Critical (Rewards: 100-200 credits)
Vulnerabilities that could lead to:
- Remote code execution on TurboPentest infrastructure
- Access to other users' pentest results or account data
- Bypass of authentication to access any user's account
- Access to stored payment information or billing data
- Compromise of the webhook signing mechanism allowing forged notifications
High (Rewards: 50-100 credits)
Vulnerabilities that could lead to:
- Privilege escalation (regular user gaining admin access)
- Stored XSS that executes in other users' sessions
- IDOR (Insecure Direct Object Reference) exposing other users' data
- API authentication bypass
- Credit manipulation (spending others' credits or generating free credits)
Medium (Rewards: 20-50 credits)
Vulnerabilities that could lead to:
- Reflected XSS requiring user interaction
- CSRF on sensitive actions (password change, email change, API key generation)
- Information disclosure of non-sensitive internal data
- Rate limiting bypass on sensitive endpoints
- Insecure default configurations
Low (Rewards: 5-20 credits)
Vulnerabilities that could lead to:
- Missing security headers (with demonstrated impact)
- Verbose error messages revealing stack traces or internal paths
- Subdomain takeover on non-sensitive subdomains
- Email enumeration via login or registration endpoints
- Missing best practices with minimal security impact
Informational (No reward, but acknowledged)
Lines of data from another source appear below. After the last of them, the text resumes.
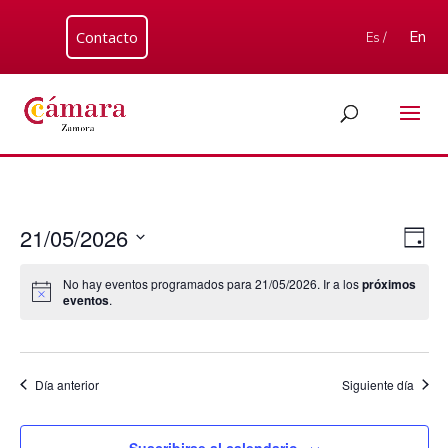
Contacto
En
Es /
Nav
Nav
21/05/2026
Día
de
de
Seleccionar
vis
vist
No hay eventos programados para 21/05/2026. Ir a los
próximos
fecha.
de
eventos
.
Eve
Día anterior
Siguiente día
Suscribirse al calendario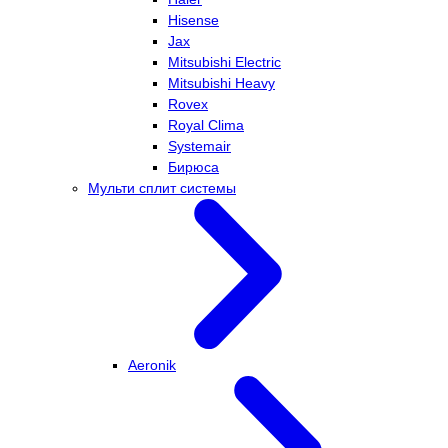
Hisense
Jax
Mitsubishi Electric
Mitsubishi Heavy
Rovex
Royal Clima
Systemair
Бирюса
Мульти сплит системы
Aeronik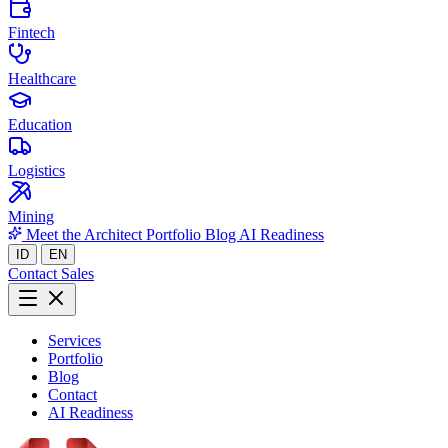
Fintech
Healthcare
Education
Logistics
Mining
Meet the Architect
Portfolio
Blog
AI Readiness
ID
EN
Contact Sales
Services
Portfolio
Blog
Contact
AI Readiness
- Theoretical vulnerabilities without a proof of concept
- Issues requiring unlikely or impractical attack scenarios
- Best practice recommendations without security impact
Reporting Process
How to Submit
- Email — Send your report to
security@turbopentest.com - Include — A clear description of the vulnerability, steps to reproduce, proof-of-concept (screenshot, video, or code), and the potential impact
- Do not — Exploit the vulnerability beyond what is necessary for the proof of concept. Do not access other users' data, exfiltrate data, or cause service disruption.
Report Template
Use this structure for your report:
Response Timeline
- Acknowledgment: Within 24 hours of submission
- Triage: Within 3 business days — we confirm validity and assign severity
- Fix: Depends on severity — Critical (24 hours), High (7 days), Medium (30 days), Low (90 days)
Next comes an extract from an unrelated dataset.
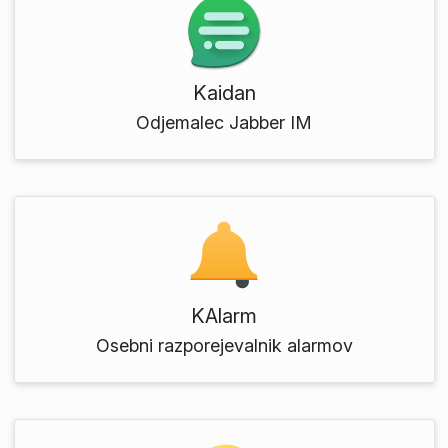
Kaidan
Odjemalec Jabber IM
KAlarm
Osebni razporejevalnik alarmov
- Reward: Credits issued within 5 business days of fix deployment
- Disclosure: Coordinated disclosure allowed 90 days after fix, or earlier with mutual agreement
Responsible Disclosure
TurboPentest follows a coordinated disclosure model:
- Do not disclose publicly until the fix is deployed and the disclosure window has passed
- Do not test against other users' accounts — Create your own test accounts
- Stop testing if you access real user data — Report immediately and do not proceed further
- Do not automate at scale — Manual testing with reasonable request volumes only
Researchers who follow responsible disclosure practices receive public acknowledgment on our security hall of fame (with permission).
Hall of Fame
The TurboPentest Security Hall of Fame (turbopentest.com/security/hall-of-fame) recognizes researchers who have responsibly disclosed valid vulnerabilities. Entries include the researcher's name (or handle), the date, and the severity tier. Specific vulnerability details are not published.
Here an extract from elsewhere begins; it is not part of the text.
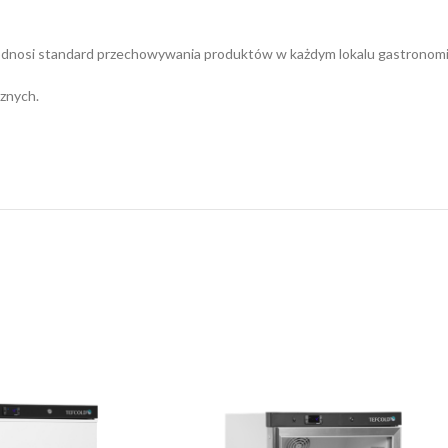
dnosi standard przechowywania produktów w każdym lokalu gastronom
znych.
Being listed on the Hall of Fame requires:
- A valid, in-scope report
- Following responsible disclosure practices
- Opting in to public acknowledgment
Bug Bounty Hunter Discord Role
Researchers who submit at least one valid report earn the Bug Bounty Hunter role on the TurboPentest Discord server. This role provides recognition and access to the #bug-bounty channel for discussing security research methodology with other hunters.